There are limitations to our analysis. Our original trial was not large or long enough to provide all relevant information within a single study. We therefore had to rely on a combination of data sources, including our trial, observational studies of steps/day and long-term impact on CVD, and published estimates of hospitalization costs. The observational study examining associations of step-count changes over 1 year to subsequent reductions in 5-year CVD events was well suited to our purpose and included nearly 10,000 participants; however, as for all observational studies, reverse causality cannot be excluded, despite prospective follow-up. Furthermore, as discussed, it was beyond the scope of our study to integrate considerations of quality-adjusted life years.
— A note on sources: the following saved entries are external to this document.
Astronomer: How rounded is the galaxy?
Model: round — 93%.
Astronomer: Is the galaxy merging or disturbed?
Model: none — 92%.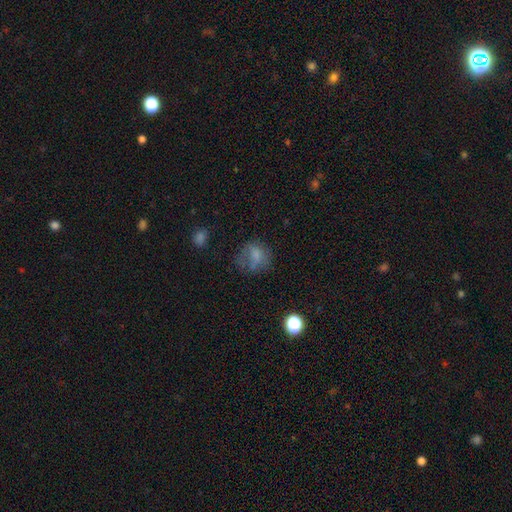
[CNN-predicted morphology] The model was most divided on "merging": none: 47%, minor disturbance: 25%, major disturbance: 25%, merger: 3%. More confident: smooth or featured — smooth (67%); how rounded — round (63%).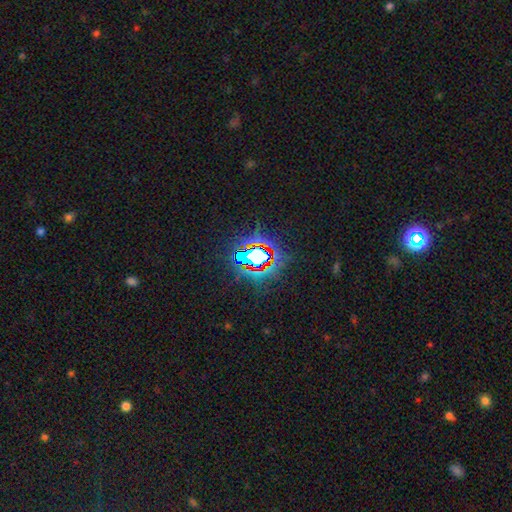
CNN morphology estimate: Smooth or featured? Predicted: star or artifact (p=0.74).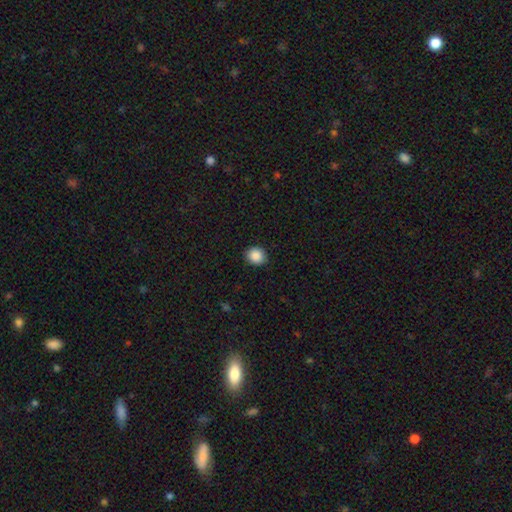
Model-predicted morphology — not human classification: smooth 88%, star or artifact 9%, featured or disk 3%. Down the decision tree: how rounded — round (74%); merging — none (89%).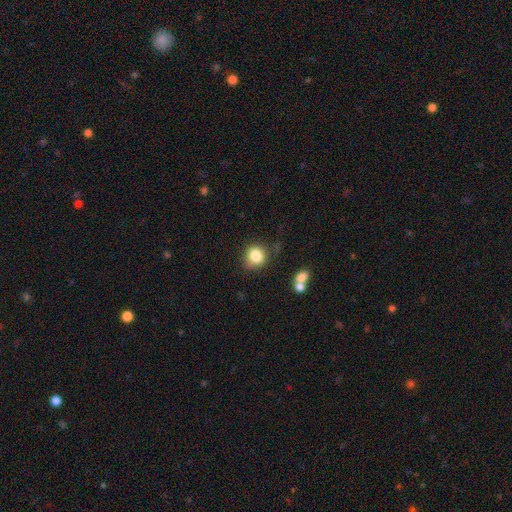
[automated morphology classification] Smooth or featured?
  - smooth: 83% *
  - star or artifact: 10%
  - featured or disk: 7%
How rounded?
  - round: 79% *
  - in between: 20%
  - cigar-shaped: 1%
Merging?
  - none: 69% *
  - minor disturbance: 20%
  - major disturbance: 6%
  - merger: 5%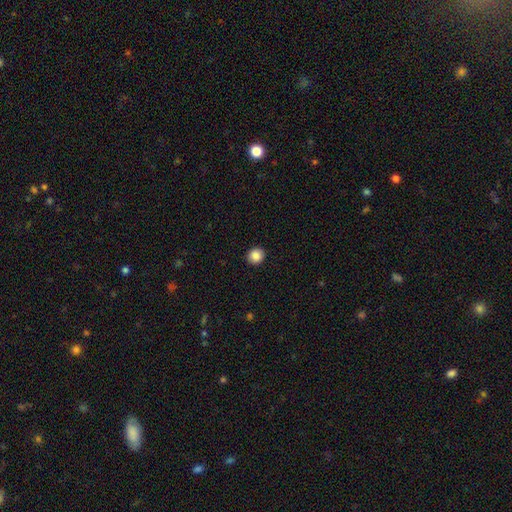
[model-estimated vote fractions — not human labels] Overall: smooth (87%). How rounded: round (87%). Merging: none (92%).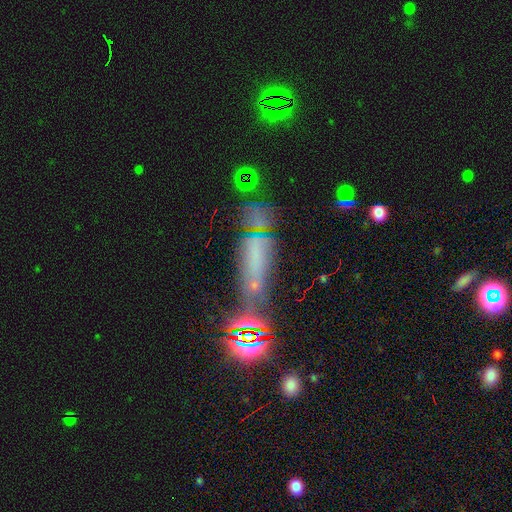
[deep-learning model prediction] This appears to be a star or artifact, not a galaxy (39%).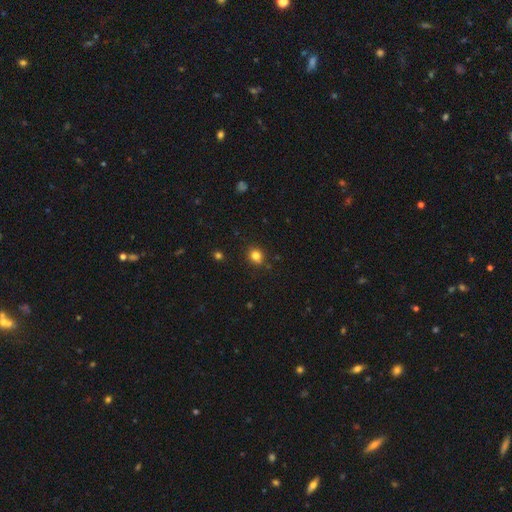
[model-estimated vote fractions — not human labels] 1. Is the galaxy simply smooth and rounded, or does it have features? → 81% smooth, 13% star or artifact, 6% featured or disk.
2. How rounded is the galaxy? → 80% round, 19% in between, 1% cigar-shaped.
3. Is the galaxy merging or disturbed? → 87% none, 9% minor disturbance, 2% major disturbance, 2% merger.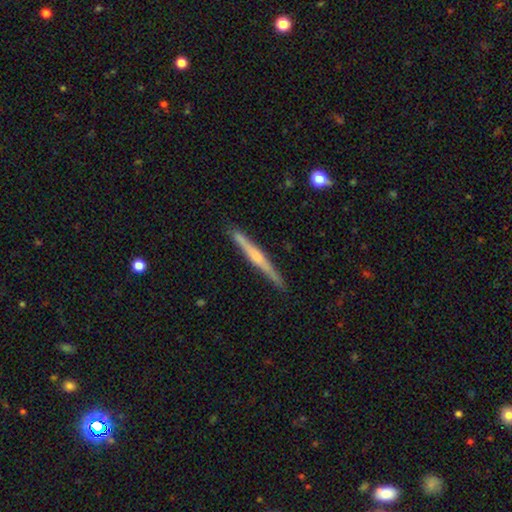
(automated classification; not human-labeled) Smooth or featured?
  - featured or disk: 67% *
  - smooth: 28%
  - star or artifact: 5%
Edge-on disk?
  - yes: 98% *
  - no: 2%
Edge-on bulge?
  - rounded: 60% *
  - none: 25%
  - boxy: 14%
Merging?
  - none: 89% *
  - minor disturbance: 8%
  - major disturbance: 2%
  - merger: 1%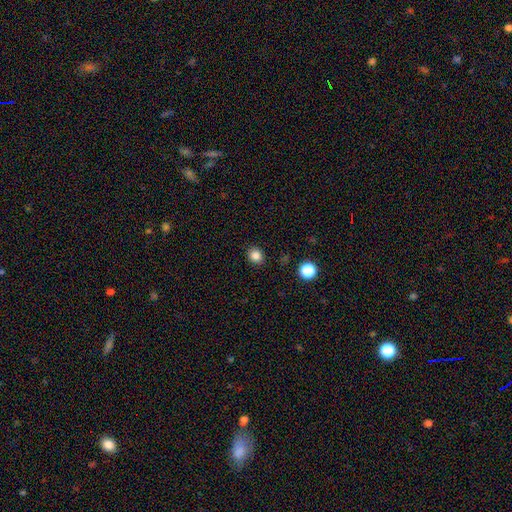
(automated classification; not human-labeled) Smooth or featured?
  - smooth: 84% *
  - star or artifact: 12%
  - featured or disk: 4%
How rounded?
  - round: 72% *
  - in between: 27%
  - cigar-shaped: 1%
Merging?
  - none: 89% *
  - minor disturbance: 8%
  - major disturbance: 2%
  - merger: 1%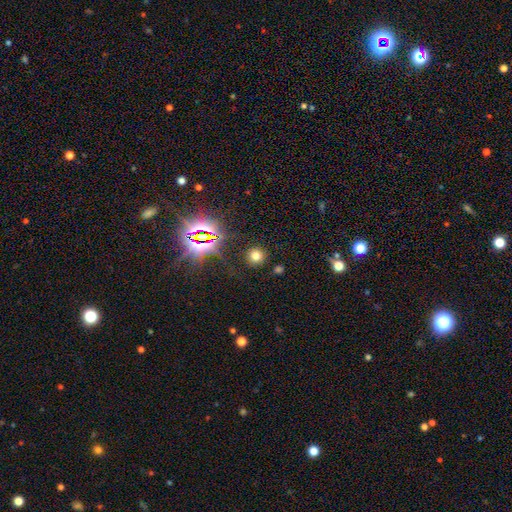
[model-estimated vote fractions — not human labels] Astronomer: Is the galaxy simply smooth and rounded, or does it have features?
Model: smooth — 68%.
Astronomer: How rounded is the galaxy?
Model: round — 92%.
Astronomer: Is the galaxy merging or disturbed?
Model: none — 88%.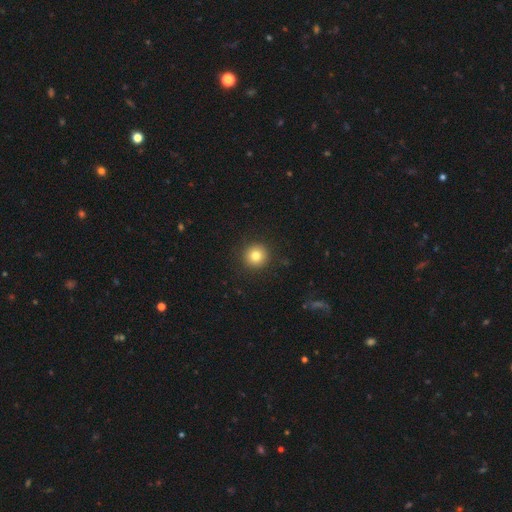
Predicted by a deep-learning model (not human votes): Q: Smooth or featured?
A: smooth (80%); runner-up: star or artifact (12%)
Q: How rounded?
A: round (95%); runner-up: in between (4%)
Q: Merging?
A: none (91%); runner-up: minor disturbance (6%)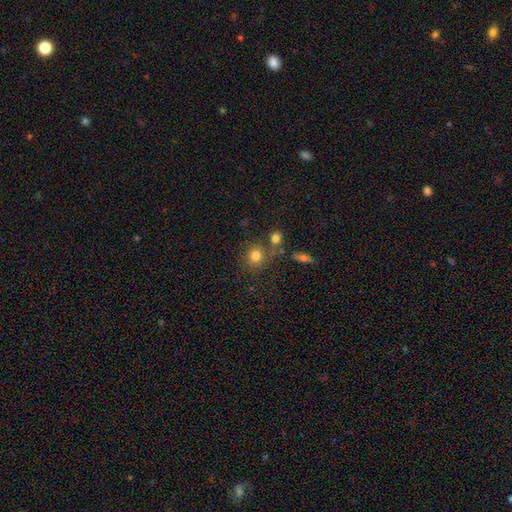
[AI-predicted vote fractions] The model was most divided on "merging": none: 69%, merger: 16%, minor disturbance: 11%, major disturbance: 5%. More confident: how rounded — round (84%); smooth or featured — smooth (78%).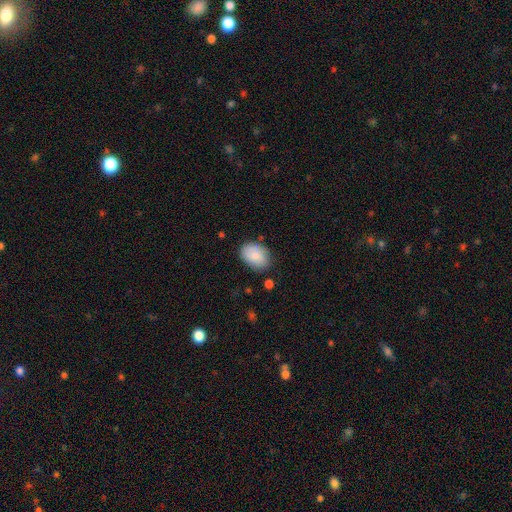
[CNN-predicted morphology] smooth_or_featured: smooth (p=0.85) [alt: featured or disk p=0.09]
how_rounded: in between (p=0.80) [alt: round p=0.19]
merging: none (p=0.77) [alt: minor disturbance p=0.17]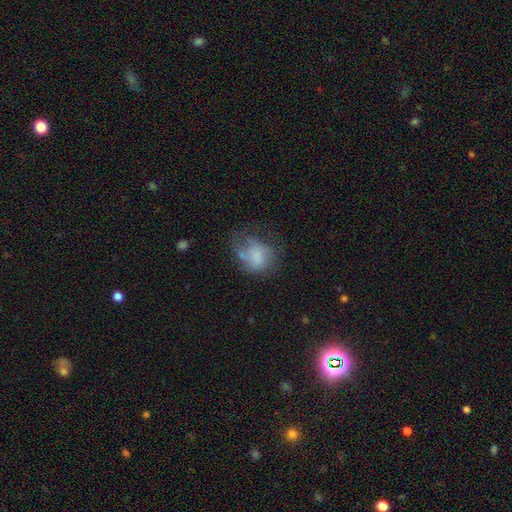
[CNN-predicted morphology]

Despite these limitations, we believe that by combining various data sources, we have derived reasonable estimates of savings and costs associated with implementing a physician-delivered step-count prescription strategy.

Walking is a form of physical activity that is feasible for many people and is often endorsed as a preferred form of exercise by persons with diabetes and/or hypertension., Nonetheless, there are environmental factors that may be limiting for outdoor walking, including cold temperatures and precipitation, and “walkability” of neighbourhoods in terms of sidewalks, green spaces, variety and proximity of points of interest, intersection density, safety, and other factors, as we and others have described.41, 42, 43, 44, 45 However, accumulation of steps may also be achieved indoors, walking up and down stairs and hallways, and even stepping in place. The use of a pedometer to achieve targets, indoors or outdoors, renders the SMARTER intervention appealing to patients and physicians.

Conclusions

Our cost-comparison analysis demonstrates that at current levels of smartphone ownership, adoption of the SMARTER strategy in adults with type 2 diabetes and/or hypertension is cost saving to cost neutral from the healthcare system perspective. The cost to implement the strategy and prevent cardiovascular disease events would arguably remain reasonable if the device was provided to all participants.